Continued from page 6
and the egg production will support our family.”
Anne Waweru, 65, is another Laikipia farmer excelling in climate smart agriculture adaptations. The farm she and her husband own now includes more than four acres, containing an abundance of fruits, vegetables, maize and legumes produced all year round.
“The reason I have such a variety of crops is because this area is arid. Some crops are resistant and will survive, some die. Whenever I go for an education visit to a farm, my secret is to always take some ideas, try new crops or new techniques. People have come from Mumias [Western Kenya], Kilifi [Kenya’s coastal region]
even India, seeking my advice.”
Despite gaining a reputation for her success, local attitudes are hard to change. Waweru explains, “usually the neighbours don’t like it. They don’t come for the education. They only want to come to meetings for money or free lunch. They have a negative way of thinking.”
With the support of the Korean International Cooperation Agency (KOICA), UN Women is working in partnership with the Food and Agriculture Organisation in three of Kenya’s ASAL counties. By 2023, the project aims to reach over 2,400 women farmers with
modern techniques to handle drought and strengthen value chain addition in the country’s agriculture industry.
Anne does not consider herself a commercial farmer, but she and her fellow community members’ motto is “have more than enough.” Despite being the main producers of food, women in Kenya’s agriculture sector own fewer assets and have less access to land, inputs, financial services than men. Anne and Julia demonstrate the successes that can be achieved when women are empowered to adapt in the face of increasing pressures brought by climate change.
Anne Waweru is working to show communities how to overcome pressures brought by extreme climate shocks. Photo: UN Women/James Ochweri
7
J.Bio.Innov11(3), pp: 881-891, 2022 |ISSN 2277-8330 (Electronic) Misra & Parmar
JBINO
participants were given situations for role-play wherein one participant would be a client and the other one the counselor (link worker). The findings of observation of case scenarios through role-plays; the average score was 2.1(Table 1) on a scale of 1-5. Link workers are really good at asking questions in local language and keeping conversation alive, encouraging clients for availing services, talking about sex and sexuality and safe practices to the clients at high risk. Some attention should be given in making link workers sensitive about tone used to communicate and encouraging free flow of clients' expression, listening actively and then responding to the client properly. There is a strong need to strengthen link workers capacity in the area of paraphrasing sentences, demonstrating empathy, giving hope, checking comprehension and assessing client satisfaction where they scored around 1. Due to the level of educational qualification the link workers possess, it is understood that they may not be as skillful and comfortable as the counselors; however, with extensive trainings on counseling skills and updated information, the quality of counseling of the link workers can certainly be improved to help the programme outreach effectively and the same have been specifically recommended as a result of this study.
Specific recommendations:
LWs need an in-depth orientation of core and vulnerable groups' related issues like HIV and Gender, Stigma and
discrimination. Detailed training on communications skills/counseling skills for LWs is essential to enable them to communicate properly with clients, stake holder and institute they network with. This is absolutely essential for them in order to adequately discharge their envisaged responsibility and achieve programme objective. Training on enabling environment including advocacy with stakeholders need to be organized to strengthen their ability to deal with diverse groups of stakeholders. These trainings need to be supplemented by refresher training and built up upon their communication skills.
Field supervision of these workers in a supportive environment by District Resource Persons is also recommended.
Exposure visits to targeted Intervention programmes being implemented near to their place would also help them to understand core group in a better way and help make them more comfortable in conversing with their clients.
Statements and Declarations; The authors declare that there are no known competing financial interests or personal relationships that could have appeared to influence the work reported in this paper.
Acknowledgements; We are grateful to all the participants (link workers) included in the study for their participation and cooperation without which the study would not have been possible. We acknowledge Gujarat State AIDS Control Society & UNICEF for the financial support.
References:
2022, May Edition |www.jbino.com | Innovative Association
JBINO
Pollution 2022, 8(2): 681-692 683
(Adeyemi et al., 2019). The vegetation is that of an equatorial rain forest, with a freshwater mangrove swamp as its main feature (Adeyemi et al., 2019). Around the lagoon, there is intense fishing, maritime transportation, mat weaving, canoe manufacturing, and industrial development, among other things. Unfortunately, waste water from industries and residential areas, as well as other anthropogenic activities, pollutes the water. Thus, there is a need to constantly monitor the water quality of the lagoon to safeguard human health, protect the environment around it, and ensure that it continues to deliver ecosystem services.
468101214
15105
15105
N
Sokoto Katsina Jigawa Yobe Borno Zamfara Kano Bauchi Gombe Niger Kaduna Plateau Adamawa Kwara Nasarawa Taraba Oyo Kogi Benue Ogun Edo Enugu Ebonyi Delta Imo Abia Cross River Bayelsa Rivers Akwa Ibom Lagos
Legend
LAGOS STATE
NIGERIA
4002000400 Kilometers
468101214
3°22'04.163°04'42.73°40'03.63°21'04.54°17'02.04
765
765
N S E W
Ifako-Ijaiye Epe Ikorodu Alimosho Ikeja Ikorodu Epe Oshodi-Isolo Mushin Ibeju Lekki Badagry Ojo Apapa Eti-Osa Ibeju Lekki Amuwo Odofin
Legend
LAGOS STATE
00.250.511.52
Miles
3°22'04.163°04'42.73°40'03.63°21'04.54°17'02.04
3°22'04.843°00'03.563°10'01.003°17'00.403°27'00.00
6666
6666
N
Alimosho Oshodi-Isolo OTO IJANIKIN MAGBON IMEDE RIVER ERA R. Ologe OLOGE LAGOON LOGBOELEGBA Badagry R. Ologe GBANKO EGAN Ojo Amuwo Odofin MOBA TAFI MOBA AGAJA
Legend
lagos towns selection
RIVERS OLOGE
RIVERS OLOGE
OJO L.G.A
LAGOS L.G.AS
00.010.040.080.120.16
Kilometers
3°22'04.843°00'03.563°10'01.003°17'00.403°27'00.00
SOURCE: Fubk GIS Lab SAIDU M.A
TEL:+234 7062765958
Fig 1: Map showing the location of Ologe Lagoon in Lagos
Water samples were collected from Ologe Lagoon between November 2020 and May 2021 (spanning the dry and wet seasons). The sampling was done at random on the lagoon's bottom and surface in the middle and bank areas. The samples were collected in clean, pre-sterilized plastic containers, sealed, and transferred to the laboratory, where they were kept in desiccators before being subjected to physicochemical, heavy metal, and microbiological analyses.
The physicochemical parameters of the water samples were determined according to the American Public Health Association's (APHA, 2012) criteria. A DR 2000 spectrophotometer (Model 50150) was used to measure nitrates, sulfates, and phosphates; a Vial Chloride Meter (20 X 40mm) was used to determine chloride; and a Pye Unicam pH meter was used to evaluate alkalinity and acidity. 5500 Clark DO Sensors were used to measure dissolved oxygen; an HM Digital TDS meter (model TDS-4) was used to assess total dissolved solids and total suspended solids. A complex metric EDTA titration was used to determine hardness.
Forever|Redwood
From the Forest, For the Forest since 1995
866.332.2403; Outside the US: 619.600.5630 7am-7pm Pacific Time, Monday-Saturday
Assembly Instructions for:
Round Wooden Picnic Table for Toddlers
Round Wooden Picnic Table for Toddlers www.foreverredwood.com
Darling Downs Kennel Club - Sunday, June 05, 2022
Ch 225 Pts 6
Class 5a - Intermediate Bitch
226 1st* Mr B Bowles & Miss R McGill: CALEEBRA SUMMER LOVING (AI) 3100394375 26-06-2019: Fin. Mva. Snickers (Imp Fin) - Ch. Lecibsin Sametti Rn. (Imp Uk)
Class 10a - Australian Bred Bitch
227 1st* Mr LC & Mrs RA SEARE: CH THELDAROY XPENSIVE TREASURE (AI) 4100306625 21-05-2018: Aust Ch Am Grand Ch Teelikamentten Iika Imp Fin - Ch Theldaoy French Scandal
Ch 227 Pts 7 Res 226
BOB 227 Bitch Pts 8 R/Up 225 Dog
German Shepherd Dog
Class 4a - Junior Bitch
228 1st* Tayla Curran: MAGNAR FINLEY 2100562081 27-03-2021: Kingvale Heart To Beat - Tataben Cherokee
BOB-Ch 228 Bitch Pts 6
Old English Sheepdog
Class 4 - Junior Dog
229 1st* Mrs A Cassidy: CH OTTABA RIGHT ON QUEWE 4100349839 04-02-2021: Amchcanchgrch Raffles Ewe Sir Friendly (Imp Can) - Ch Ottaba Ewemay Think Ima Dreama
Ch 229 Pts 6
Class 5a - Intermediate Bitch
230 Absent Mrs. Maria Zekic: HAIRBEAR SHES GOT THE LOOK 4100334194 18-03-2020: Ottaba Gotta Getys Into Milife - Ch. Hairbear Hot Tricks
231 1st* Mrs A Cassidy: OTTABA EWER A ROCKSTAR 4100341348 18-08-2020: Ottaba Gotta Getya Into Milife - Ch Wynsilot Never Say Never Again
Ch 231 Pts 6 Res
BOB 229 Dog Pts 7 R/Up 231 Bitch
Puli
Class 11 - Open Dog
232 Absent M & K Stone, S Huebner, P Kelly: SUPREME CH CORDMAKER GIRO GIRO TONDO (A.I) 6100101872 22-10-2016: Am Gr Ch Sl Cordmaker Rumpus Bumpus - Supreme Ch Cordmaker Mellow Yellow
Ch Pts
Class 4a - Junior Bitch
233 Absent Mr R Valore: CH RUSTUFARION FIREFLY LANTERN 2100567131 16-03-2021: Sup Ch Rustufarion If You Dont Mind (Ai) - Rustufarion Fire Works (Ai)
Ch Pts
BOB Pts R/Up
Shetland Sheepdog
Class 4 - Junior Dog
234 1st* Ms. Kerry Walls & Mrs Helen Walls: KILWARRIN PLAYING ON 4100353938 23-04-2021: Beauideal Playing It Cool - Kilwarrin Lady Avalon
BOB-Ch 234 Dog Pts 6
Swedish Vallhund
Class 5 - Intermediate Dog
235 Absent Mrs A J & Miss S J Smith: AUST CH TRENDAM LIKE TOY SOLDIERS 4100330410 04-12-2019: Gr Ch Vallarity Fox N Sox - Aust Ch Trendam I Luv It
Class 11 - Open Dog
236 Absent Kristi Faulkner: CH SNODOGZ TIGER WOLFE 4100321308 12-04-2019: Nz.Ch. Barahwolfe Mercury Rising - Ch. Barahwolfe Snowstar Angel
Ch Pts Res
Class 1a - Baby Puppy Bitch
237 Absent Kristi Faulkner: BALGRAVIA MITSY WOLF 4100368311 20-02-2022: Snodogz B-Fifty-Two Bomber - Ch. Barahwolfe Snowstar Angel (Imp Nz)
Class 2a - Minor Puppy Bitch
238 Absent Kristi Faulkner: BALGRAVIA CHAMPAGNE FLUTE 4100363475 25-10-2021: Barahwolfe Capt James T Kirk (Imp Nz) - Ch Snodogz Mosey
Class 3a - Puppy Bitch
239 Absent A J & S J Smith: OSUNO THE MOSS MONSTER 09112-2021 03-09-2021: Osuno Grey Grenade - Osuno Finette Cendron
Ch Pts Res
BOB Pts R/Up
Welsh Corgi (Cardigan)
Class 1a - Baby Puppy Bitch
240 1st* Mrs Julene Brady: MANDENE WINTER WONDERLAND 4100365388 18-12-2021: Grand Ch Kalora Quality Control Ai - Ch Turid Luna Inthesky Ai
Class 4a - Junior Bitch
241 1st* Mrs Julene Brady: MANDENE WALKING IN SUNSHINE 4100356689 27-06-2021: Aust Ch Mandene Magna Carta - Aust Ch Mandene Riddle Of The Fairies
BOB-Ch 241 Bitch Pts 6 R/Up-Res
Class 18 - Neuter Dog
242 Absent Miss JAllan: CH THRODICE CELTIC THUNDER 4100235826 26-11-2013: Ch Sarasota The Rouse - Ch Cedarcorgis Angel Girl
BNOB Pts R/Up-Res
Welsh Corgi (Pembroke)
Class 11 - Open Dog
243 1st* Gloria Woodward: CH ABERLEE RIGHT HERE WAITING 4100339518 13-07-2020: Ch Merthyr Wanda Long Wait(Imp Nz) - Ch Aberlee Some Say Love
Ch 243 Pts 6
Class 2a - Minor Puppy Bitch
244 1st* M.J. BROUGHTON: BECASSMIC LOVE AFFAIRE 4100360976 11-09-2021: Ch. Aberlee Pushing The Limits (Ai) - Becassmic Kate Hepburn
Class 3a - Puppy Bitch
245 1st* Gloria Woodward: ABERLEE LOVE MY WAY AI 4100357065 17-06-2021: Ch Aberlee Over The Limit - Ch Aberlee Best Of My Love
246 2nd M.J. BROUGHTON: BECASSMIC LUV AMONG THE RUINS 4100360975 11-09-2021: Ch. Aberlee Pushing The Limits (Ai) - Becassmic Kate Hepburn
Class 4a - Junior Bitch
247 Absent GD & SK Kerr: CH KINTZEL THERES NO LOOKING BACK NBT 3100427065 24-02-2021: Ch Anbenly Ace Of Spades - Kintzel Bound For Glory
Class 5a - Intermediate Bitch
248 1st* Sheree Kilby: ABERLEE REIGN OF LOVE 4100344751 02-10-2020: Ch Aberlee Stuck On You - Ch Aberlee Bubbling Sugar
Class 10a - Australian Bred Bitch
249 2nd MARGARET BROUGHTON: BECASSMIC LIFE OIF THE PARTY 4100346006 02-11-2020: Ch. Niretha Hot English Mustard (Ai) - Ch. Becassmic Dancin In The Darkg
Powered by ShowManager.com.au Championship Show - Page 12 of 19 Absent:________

----

Wherever the string "Odofin" appears in a line of the records above, copy that line.

Ifako-Ijaiye Epe Ikorodu Alimosho Ikeja Ikorodu Epe Oshodi-Isolo Mushin Ibeju Lekki Badagry Ojo Apapa Eti-Osa Ibeju Lekki Amuwo Odofin
Alimosho Oshodi-Isolo OTO IJANIKIN MAGBON IMEDE RIVER ERA R. Ologe OLOGE LAGOON LOGBOELEGBA Badagry R. Ologe GBANKO EGAN Ojo Amuwo Odofin MOBA TAFI MOBA AGAJA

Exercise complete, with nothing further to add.